Friday, September 13, 2019

Devotion and Solitude: The Work of the Witch




I don’t hesitate from the use of the word God. Replacing it with the term The Divine or, the Gods makes things hazy, or makes the thing I’m speaking of seem less than God. So, witch that I am, we will stick with the Germanic word, God.

I have refused to be part of a congregation anymore. It sucks me into rooms and away from the fire.
            
For years the discipline was to get my ass up and be at church on Sunday, make the ride in all weathers to attend daily Mass, get up and see that I was in church on Saturday evenings, make sure I was at Bible study, be sure to attend church gatherings, religious events and holy days. This commitment to community continued when I was involved in Judaism and when I approached Hinduism. It died altogether when I settled in the Craft. It serves to say that all the time I went from religious house to house, I was an initiated witch. I kept ending up in communities because I was trying to learn and I stayed until I had forgotten why I’d come. Now my discipline is solitude. My discipline is to resist the urge to participate in community, to develop this thing that had begun in me, and build this fire. To find the Craft in my worship. Sometimes the worship may feel so good we forget or neglect the responsibility of actually doing the Craft and being the Witch.  Even now, as I firmly describe a witch as a priest, I am aware that in many forms of the Craft there is no word for this devotion. In Asatru it is called being godowned, being and Odinsman, a Freyrsman, a “wife” of or “spouse” of a god, a term also used in Voudou. Newer religion and revivalist religion seems to be the best teacher for devotion these days, and thinking on this, it is perfectly fair to revive all religion, including those that are currently extant. All religion should be reconstructionist, under rebirth and revision. All true religion should be revival. And for the Young Traditions, magic burns at the heart of this revival.
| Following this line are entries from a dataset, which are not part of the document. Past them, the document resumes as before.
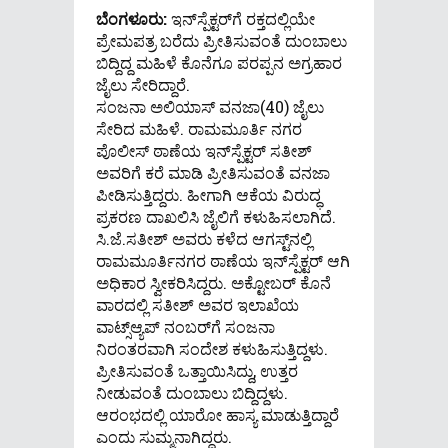
ಬೆಂಗಳೂರು:
ಇನ್‌ಸ್ಪೆಕ್ಟರ್‌ಗೆ ರಕ್ತದಲ್ಲಿಯೇ
ಪ್ರೇಮಪತ್ರ ಬರೆದು ಪ್ರೀತಿಸುವಂತೆ ದುಂಬಾಲು
ಬಿದ್ದಿದ್ದ ಮಹಿಳೆ ಕೊನೆಗೂ ಪರಪ್ಪನ ಅಗ್ರಹಾರ
ಜೈಲು ಸೇರಿದ್ದಾರೆ.
ಸಂಜನಾ ಅಲಿಯಾಸ್‌ ವನಜಾ(40) ಜೈಲು
ಸೇರಿದ ಮಹಿಳೆ. ರಾಮಮೂರ್ತಿ ನಗರ
ಪೊಲೀಸ್‌ ಠಾಣೆಯ ಇನ್‌ಸ್ಪೆಕ್ಟರ್‌ ಸತೀಶ್‌
ಅವರಿಗೆ ಕರೆ ಮಾಡಿ ಪ್ರೀತಿಸುವಂತೆ ವನಜಾ
ಪೀಡಿಸುತ್ತಿದ್ದರು. ಹೀಗಾಗಿ ಆಕೆಯ ವಿರುದ್ಧ
ಪ್ರಕರಣ ದಾಖಲಿಸಿ ಜೈಲಿಗೆ ಕಳುಹಿಸಲಾಗಿದೆ.
ಸಿ.ಜೆ.ಸತೀಶ್‌ ಅವರು ಕಳೆದ ಆಗಸ್ಟ್‌ನಲ್ಲಿ
ರಾಮಮೂರ್ತಿನಗರ ಠಾಣೆಯ ಇನ್‌ಸ್ಪೆಕ್ಟರ್‌ ಆಗಿ
ಅಧಿಕಾರ ಸ್ವೀಕರಿಸಿದ್ದರು. ಅಕ್ಟೋಬರ್‌ ಕೊನೆ
ವಾರದಲ್ಲಿ ಸತೀಶ್‌ ಅವರ ಇಲಾಖೆಯ
ವಾಟ್ಸ್‌ಆ್ಯಪ್‌ ನಂಬರ್‌ಗೆ ಸಂಜನಾ
ನಿರಂತರವಾಗಿ ಸಂದೇಶ ಕಳುಹಿಸುತ್ತಿದ್ದಳು.
ಪ್ರೀತಿಸುವಂತೆ ಒತ್ತಾಯಿಸಿದ್ದು, ಉತ್ತರ
ನೀಡುವಂತೆ ದುಂಬಾಲು ಬಿದ್ದಿದ್ದಳು.
ಆರಂಭದಲ್ಲಿ ಯಾರೋ ಹಾಸ್ಯ ಮಾಡುತ್ತಿದ್ದಾರೆ
ಎಂದು ಸುಮ್ಮನಾಗಿದ್ದರು.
What is the difference between the devotion of the witch and the devotion of one who prays and is not the witch? What is witchcraft? Like many forms of religion, including Christian Pentacostalism, it insists that the lovers of God have also been given power by God, that to exist in God is to work the power of God. It is not only the insistence that there is such a thing as prayer and prayer does change things, does effect the world, but that the meeting of the soul with God brings new things into being, that prayer is not passive requesting, but an active creation, a bringing forth of something, and an entering into a power which one manifests in this present world whether it is called ashe or Manitou or seidr. The witch is not simply humble requesting that God bless something. The which is also placing that power on all she or he does. The witch is consciously and constantly working to invest all that she does with a transformative and holy power. What I am saying here is that the devotee is not simply forcing their private will on things and making them happen, but blessing things so that what happens, what is done is actually the event of God, is a blessing, is the coming of God, so that all magic is truly ashe, is truly the Divine Presence of the Holy Child.  The magical deeds are not simply bringing forth things we want or need or thinking we need in the time, but each magical deed is filled with manitou, the presence of God. The devoted witch is always bringing forth God.